“George Eng, an MD/PhD student in my lab who just received his doctoral degree, designed a lock-and-key technique to build cellular assemblies using a variety of shapes that lock into templates much the way you would use LEGO building blocks,” says Gordana Vunjak-Novakovic, who led the study and is a professor of biomedical engineering at Columbia Engineering and professor of medical sciences...."
*Lego-style templates build complex tissue*
"The study reveals new ways to better mimic the enormous complexity of tissue development, regeneration, and disease, and is published online in the Proceedings of the National Academy of Sciences.

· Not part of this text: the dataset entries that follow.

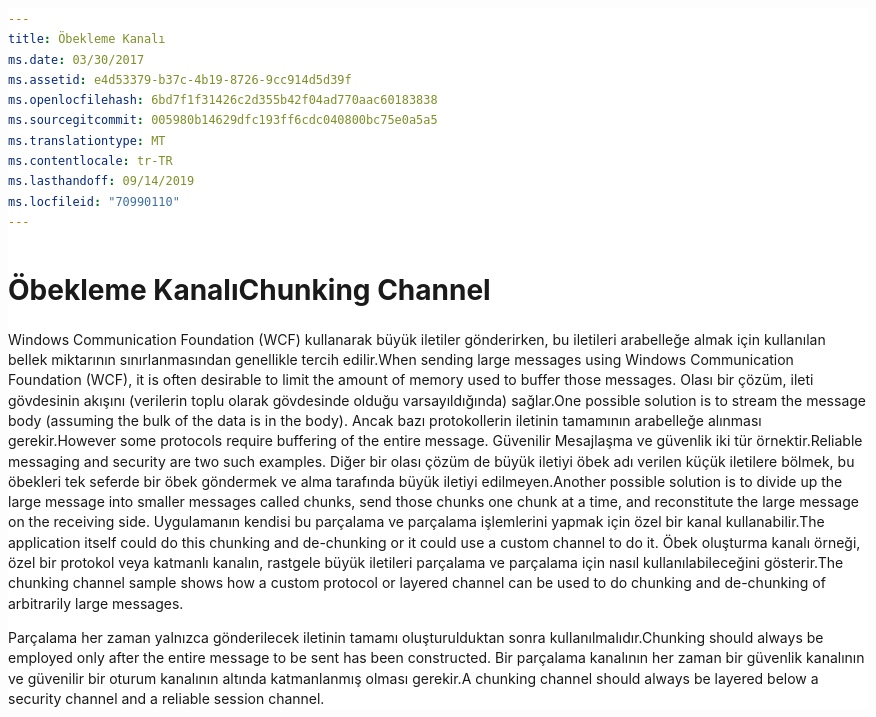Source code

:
 ```yaml
---
title: Öbekleme Kanalı
ms.date: 03/30/2017
ms.assetid: e4d53379-b37c-4b19-8726-9cc914d5d39f
ms.openlocfilehash: 6bd7f1f31426c2d355b42f04ad770aac60183838
ms.sourcegitcommit: 005980b14629dfc193ff6cdc040800bc75e0a5a5
ms.translationtype: MT
ms.contentlocale: tr-TR
ms.lasthandoff: 09/14/2019
ms.locfileid: "70990110"
---
```

# <a name="chunking-channel"></a><span data-ttu-id="f10ff-102">Öbekleme Kanalı</span><span class="sxs-lookup"><span data-stu-id="f10ff-102">Chunking Channel</span></span>

<span data-ttu-id="f10ff-103">Windows Communication Foundation (WCF) kullanarak büyük iletiler gönderirken, bu iletileri arabelleğe almak için kullanılan bellek miktarının sınırlanmasından genellikle tercih edilir.</span><span class="sxs-lookup"><span data-stu-id="f10ff-103">When sending large messages using Windows Communication Foundation (WCF), it is often desirable to limit the amount of memory used to buffer those messages.</span></span> <span data-ttu-id="f10ff-104">Olası bir çözüm, ileti gövdesinin akışını (verilerin toplu olarak gövdesinde olduğu varsayıldığında) sağlar.</span><span class="sxs-lookup"><span data-stu-id="f10ff-104">One possible solution is to stream the message body (assuming the bulk of the data is in the body).</span></span> <span data-ttu-id="f10ff-105">Ancak bazı protokollerin iletinin tamamının arabelleğe alınması gerekir.</span><span class="sxs-lookup"><span data-stu-id="f10ff-105">However some protocols require buffering of the entire message.</span></span> <span data-ttu-id="f10ff-106">Güvenilir Mesajlaşma ve güvenlik iki tür örnektir.</span><span class="sxs-lookup"><span data-stu-id="f10ff-106">Reliable messaging and security are two such examples.</span></span> <span data-ttu-id="f10ff-107">Diğer bir olası çözüm de büyük iletiyi öbek adı verilen küçük iletilere bölmek, bu öbekleri tek seferde bir öbek göndermek ve alma tarafında büyük iletiyi edilmeyen.</span><span class="sxs-lookup"><span data-stu-id="f10ff-107">Another possible solution is to divide up the large message into smaller messages called chunks, send those chunks one chunk at a time, and reconstitute the large message on the receiving side.</span></span> <span data-ttu-id="f10ff-108">Uygulamanın kendisi bu parçalama ve parçalama işlemlerini yapmak için özel bir kanal kullanabilir.</span><span class="sxs-lookup"><span data-stu-id="f10ff-108">The application itself could do this chunking and de-chunking or it could use a custom channel to do it.</span></span> <span data-ttu-id="f10ff-109">Öbek oluşturma kanalı örneği, özel bir protokol veya katmanlı kanalın, rastgele büyük iletileri parçalama ve parçalama için nasıl kullanılabileceğini gösterir.</span><span class="sxs-lookup"><span data-stu-id="f10ff-109">The chunking channel sample shows how a custom protocol or layered channel can be used to do chunking and de-chunking of arbitrarily large messages.</span></span>

<span data-ttu-id="f10ff-110">Parçalama her zaman yalnızca gönderilecek iletinin tamamı oluşturulduktan sonra kullanılmalıdır.</span><span class="sxs-lookup"><span data-stu-id="f10ff-110">Chunking should always be employed only after the entire message to be sent has been constructed.</span></span> <span data-ttu-id="f10ff-111">Bir parçalama kanalının her zaman bir güvenlik kanalının ve güvenilir bir oturum kanalının altında katmanlanmış olması gerekir.</span><span class="sxs-lookup"><span data-stu-id="f10ff-111">A chunking channel should always be layered below a security channel and a reliable session channel.</span></span>
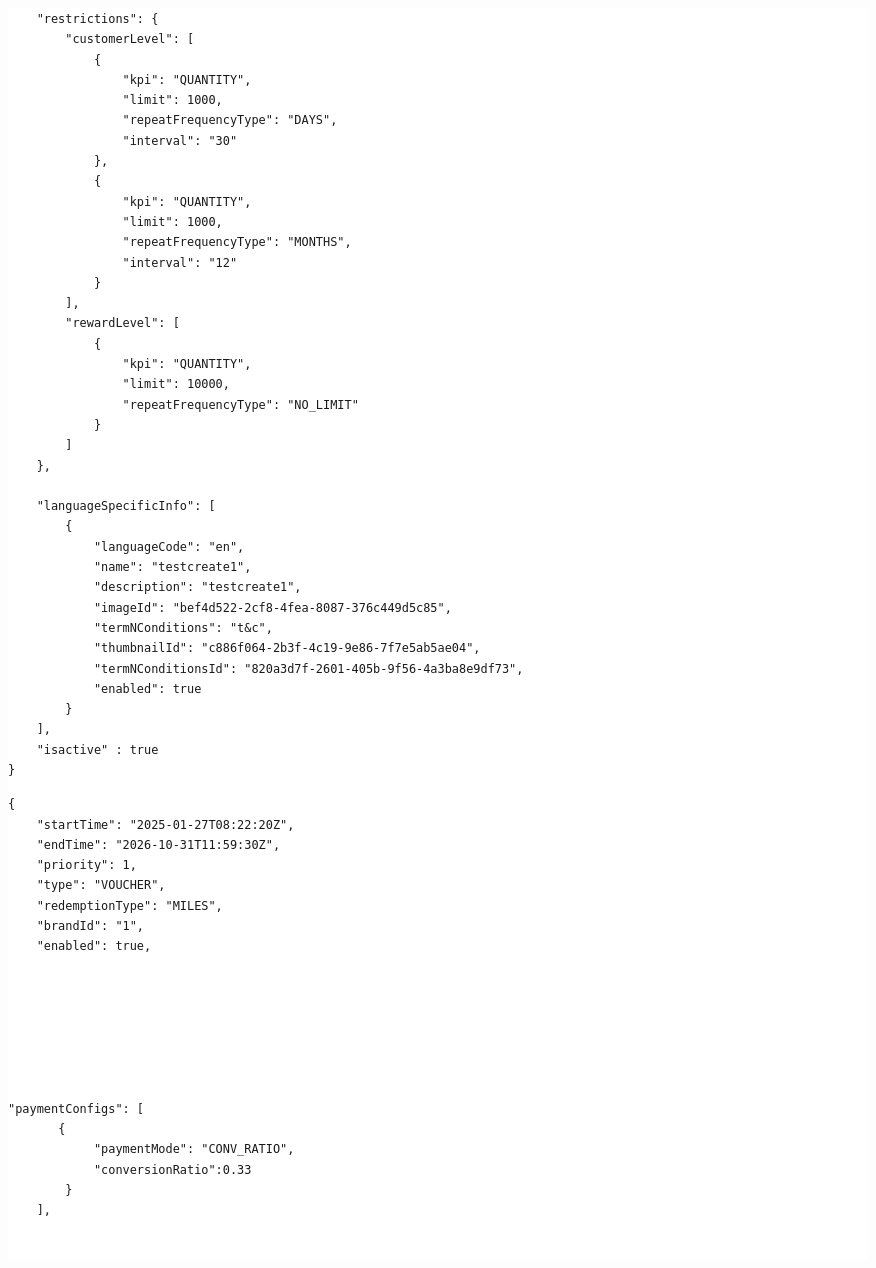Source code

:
 ```curl With KPI as Quantity
    "restrictions": {
        "customerLevel": [
            {
                "kpi": "QUANTITY",
                "limit": 1000,
                "repeatFrequencyType": "DAYS",
                "interval": "30"
            },
            {
                "kpi": "QUANTITY",
                "limit": 1000,
                "repeatFrequencyType": "MONTHS",
                "interval": "12"
            }
        ],
        "rewardLevel": [
            {
                "kpi": "QUANTITY",
                "limit": 10000,
                "repeatFrequencyType": "NO_LIMIT"
            }
        ]
    },
 
    "languageSpecificInfo": [
        {
            "languageCode": "en",
            "name": "testcreate1",
            "description": "testcreate1",
            "imageId": "bef4d522-2cf8-4fea-8087-376c449d5c85",
            "termNConditions": "t&c",
            "thumbnailId": "c886f064-2b3f-4c19-9e86-7f7e5ab5ae04",
            "termNConditionsId": "820a3d7f-2601-405b-9f56-4a3ba8e9df73",
            "enabled": true
        }
    ],
    "isactive" : true
}
```
```curl With KPI as Redemption Value
{
    "startTime": "2025-01-27T08:22:20Z",
    "endTime": "2026-10-31T11:59:30Z",
    "priority": 1,
    "type": "VOUCHER",
    "redemptionType": "MILES",
    "brandId": "1",
    "enabled": true,
    
    
    
    
    
    

"paymentConfigs": [
       {
            "paymentMode": "CONV_RATIO",
            "conversionRatio":0.33
        }
    ],
    
    
```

*Assembly of complex cell microenvironments using geometrically docked hydrogel shapes*
George Enga, Benjamin W. Leea, Hesam Parsaa, Curtis D. China, Jesse Schneidera, Gary Linkovb, Samuel K. Siaa, and Gordana Vunjak-Novakovica
"Cellular communities in living tissues act in concert to establish intricate microenvironments, with complexity difficult to recapitulate in vitro. We report a method for docking numerous cellularized hydrogel shapes (100–1,000 µm in size) into hydrogel templates to construct 3D cellular microenvironments. Each shape can be uniquely designed to contain customizable concentrations of cells and molecular species, and can be placed into any spatial configuration, providing extensive compositional and geometric tunability of shape-coded patterns using a highly biocompatible hydrogel material. Using precisely arranged hydrogel shapes, we investigated migratory patterns of human mesenchymal stem cells and endothelial cells. We then developed a finite element gradient model predicting chemotactic directions of cell migration in micropatterned cocultures that were validated by tracking ∼2,500 individual cell trajectories. This simple yet robust hydrogel platform provides a comprehensive approach to the assembly of 3D cell environments."